Picasso's midcentury Composition à la Mandoline celebrates the master's cubist roots and depicts a deconstructed mandolin hanging from rope on a nail next to one of the artist's amorphic ceramic jugs and a wine bottle. The painting's background is executed in a muddy sea-foam green that makes the red stringed instrument pop out of the picture.
Two early-'40s works by Cuba's Mario Carreño tackle the genre with contrasting approaches. The first, Vaso con Flores, a medium-size oil-on-board piece from 1943, shows a large vase brimming with tropical flowers rendered with slashing brushstrokes that erupt across the surface in a rainbow of color. Bold emerald and orange hues vibrantly mix with sumptuous pinks and purples and gassy sky-blues, creating a swirl of tension that assails the peepers. The second, yet another curious ode to the watermelon at the gallery, titled Interior, was created by Carreño only two years later and favors a more geometric take on still life. It is rendered from a more subdued perspective, with an angular slice of the fruit next to a grenade-like pineapple and a pair of triangular white porcelain espresso cups atop a table viewed through wooden window shutters on an old Cuban home.

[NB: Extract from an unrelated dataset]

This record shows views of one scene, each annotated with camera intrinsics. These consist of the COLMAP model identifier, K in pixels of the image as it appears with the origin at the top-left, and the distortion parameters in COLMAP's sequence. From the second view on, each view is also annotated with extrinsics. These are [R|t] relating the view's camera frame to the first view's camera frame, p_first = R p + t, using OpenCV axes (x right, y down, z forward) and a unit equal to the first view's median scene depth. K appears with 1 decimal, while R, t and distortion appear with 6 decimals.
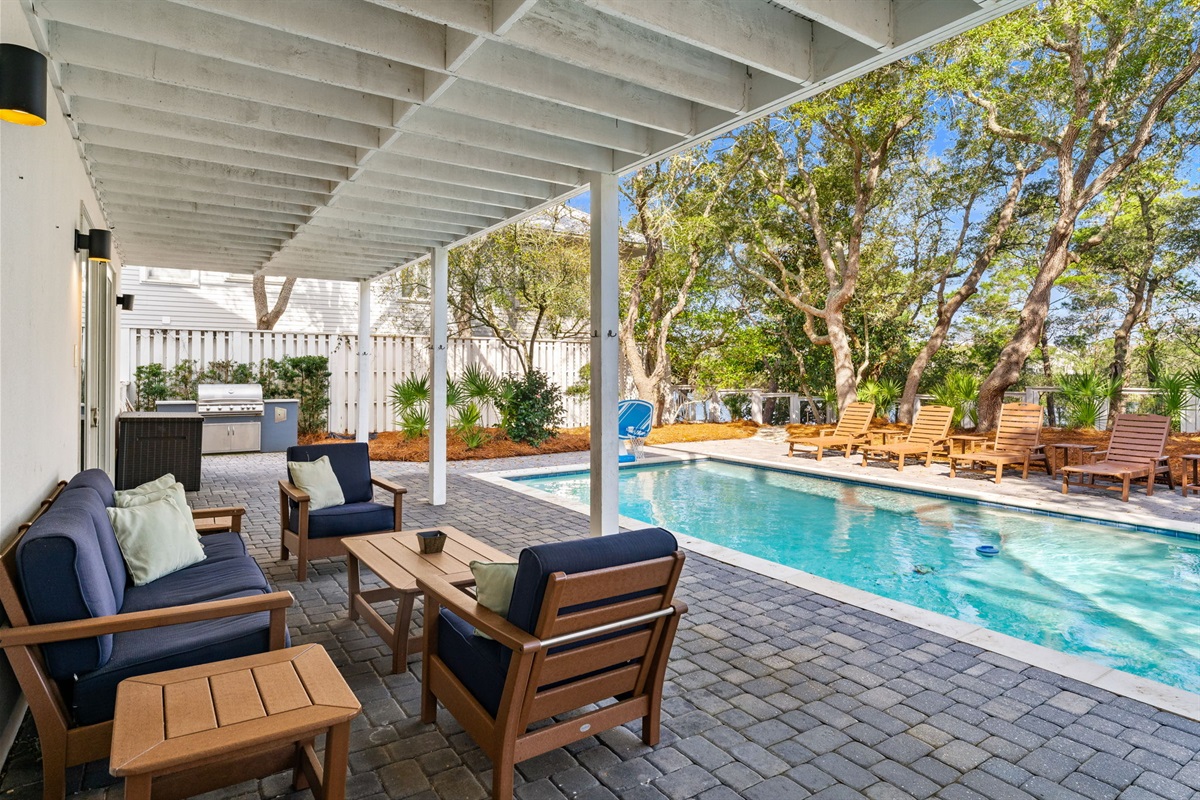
lens RADIAL K [[642.7, 0, 598.8], [0, 642.7, 370.2], [0, 0, 1]] dist [0.001737, 0.000163]
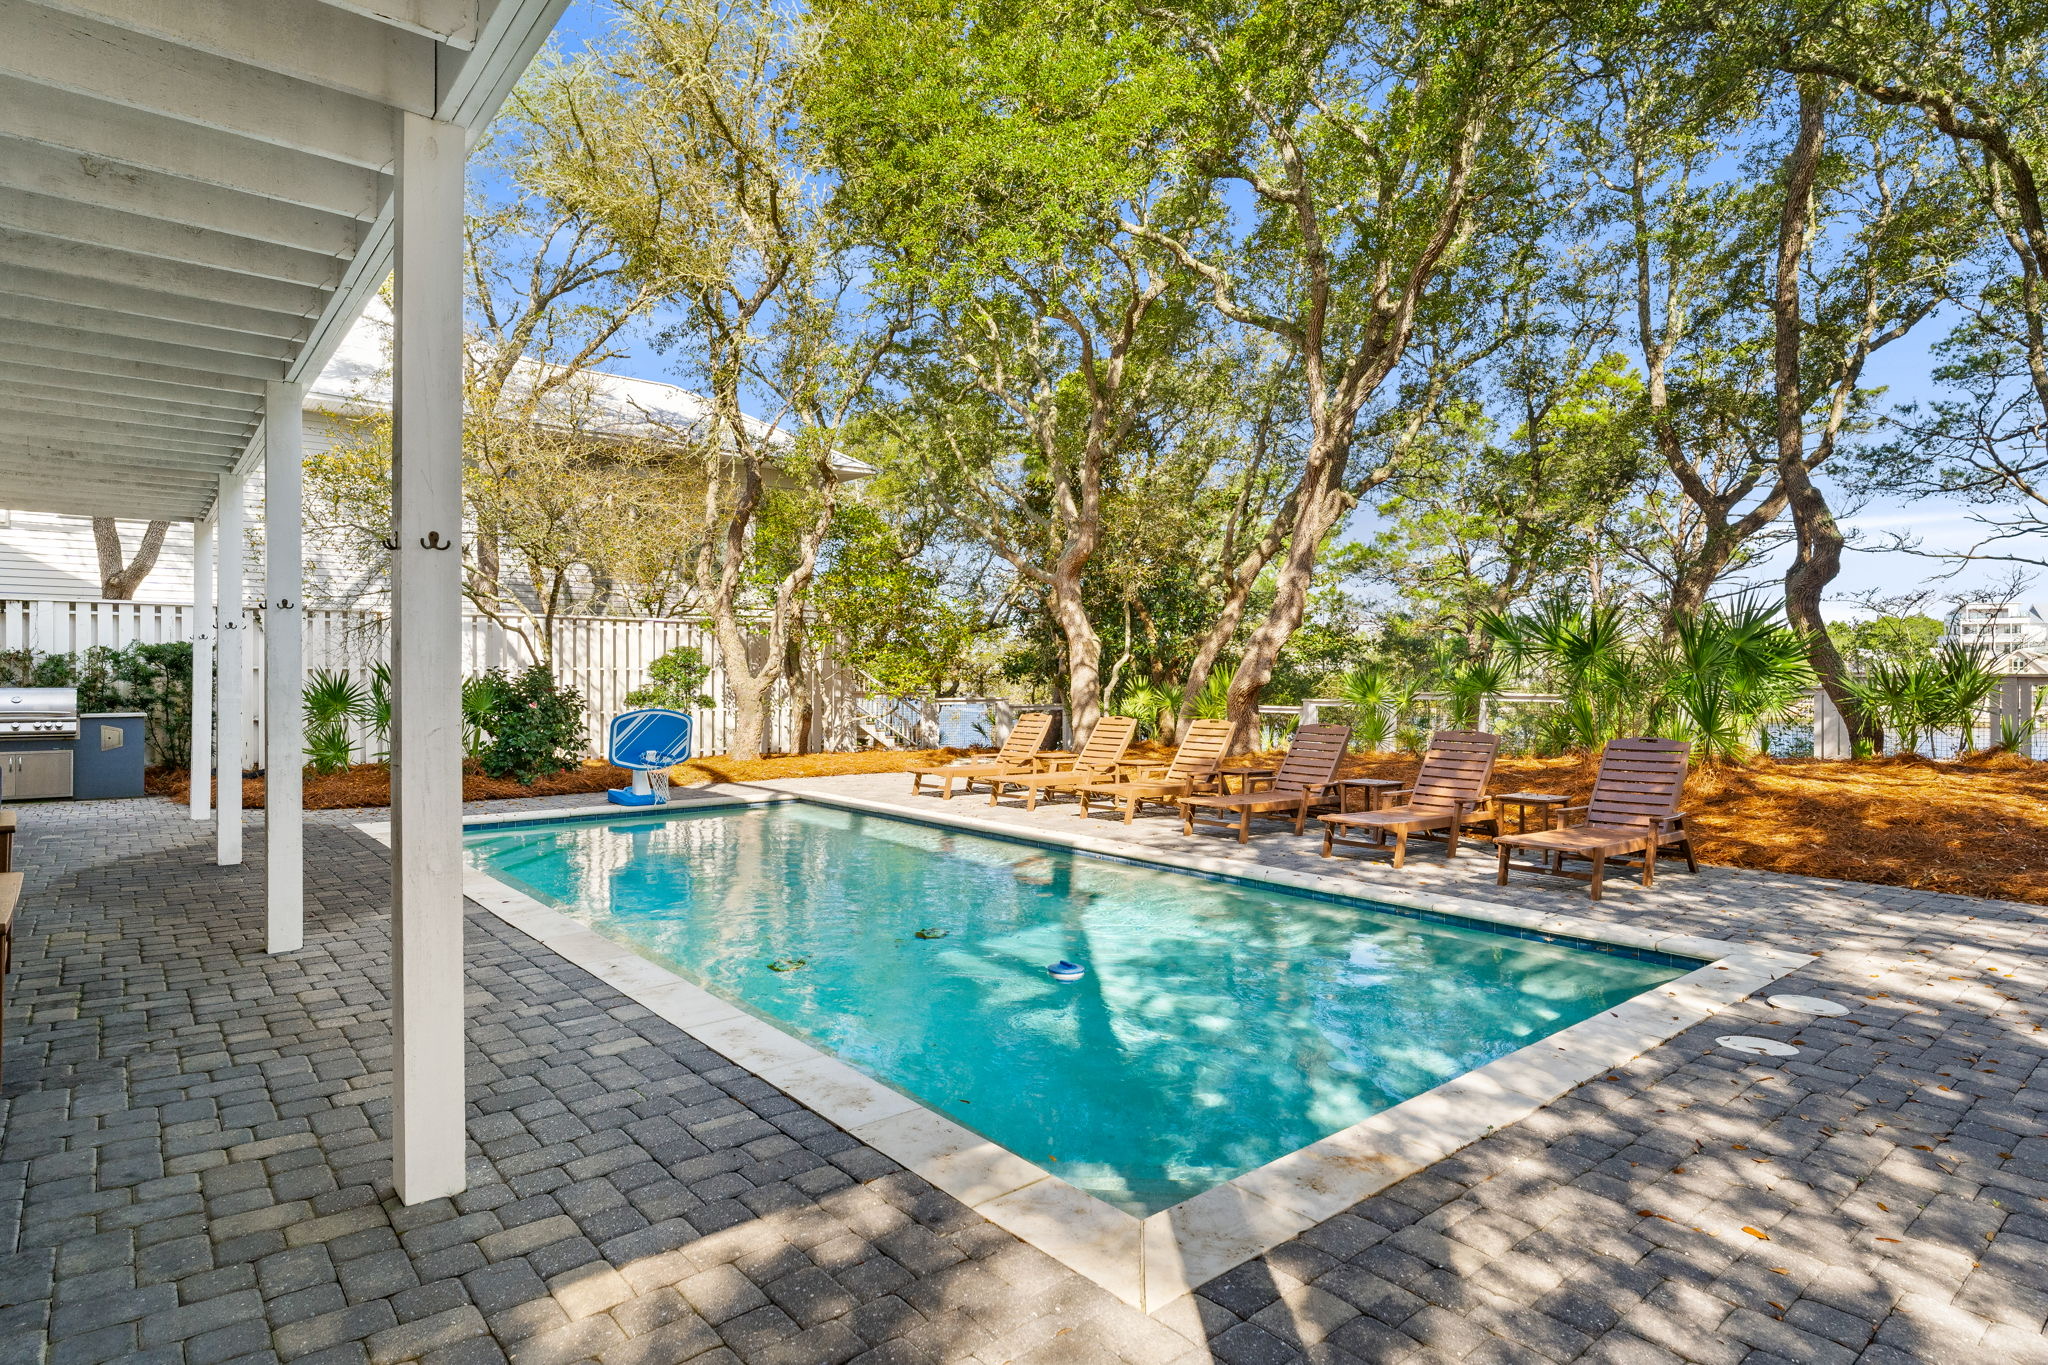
lens RADIAL K [[1086.5, 0, 1039.1], [0, 1086.5, 679.1], [0, 0, 1]] dist [0.004420, 0.000765]
pose [[0.995032, -0.000546, 0.099550, 0.262416], [-0.000116, 0.999978, 0.006642, 0.005925], [-0.099551, -0.006621, 0.995010, -0.108776]]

Guillermo Muñoz Vera's mastery of the genre in a photo-realistic style steals the thunder. The Chilean artist is represented by several oil-on-canvas paintings, laid on wood and varying in scale and color, that exude an atmospheric quality of timelessness and depict antiquarian tomes and ancient pottery. His technical wizardry and eye for subtle shading are evident in works such as Libros Antiguos y Escayola II (Ancient Books and Plaster II), in which old books, scrolls, a pair of antique spectacles, and an ancient Greek bust line a shelf ensconced in shadows. Equally impressive is a monochrome painting of three pre-Columbian clay pots resting on a museum shelf that seems to glow under direct sunlight. The salmon tones of the artist's sensuous surfaces and his deft use of hidden illumination sources make the work crackle with intensity.
Nicaragua's Armando Morales also employs great technical skill in suffusing his paintings with incandescent qualities. Naturaleza Muerta (1981) captures a handful of pears and plums atop a chest of drawers as waning rays of sunlight dance across the composition. An almost melancholy vibe seems to waft from the painting as a butter knife and tin containers, arranged next to the fruit, catch fading glints of light with exquisite tonal subtlety.
Among the more remarkable works here is Claudio Bravo's Hands (1962), which portrays four mannequins' time-weathered limbs resting atop a worn wooden shelf. Their sallow, ghostly digits are poised as if clawing at empty space or a frozen moment in time. The modest, dish towel-size work features a bloody red background reminiscent of an old kitchen wall's peeling paint, making the disembodied hands appear nearly lifelike against a pristine, starched white linen cloth. The fabric's folds and wrinkles are immaculately executed in a virtuoso display of the painter's eye for realistic detail.
Also on display at the gallery is an exhibit paying homage to Cuban master Cundo Bermúdez, who passed away at the age of 94 last October at his home in Miami's Westchester neighborhood. He was a founding member of Cuba's Association of Painters and Sculptors, and one of his last commissions graces the Adrienne Arsht Center for the Performing Arts.
Honoring Bermúdez's prolific career and his contribution to Cuban art, the exhibit includes many of his paintings, along with works by modern and contemporary Cuban masters such as Angel Acosta León, Carlos Enríquez, Wifredo Lam, Víctor Manuel, Manuel Mendive, René Portocarrero, Mariano Rodríguez, and Tomás Sánchez.
"Insights on Still Life" runs through September 10, so stop by soon to take a bite out of the sumptuous stock.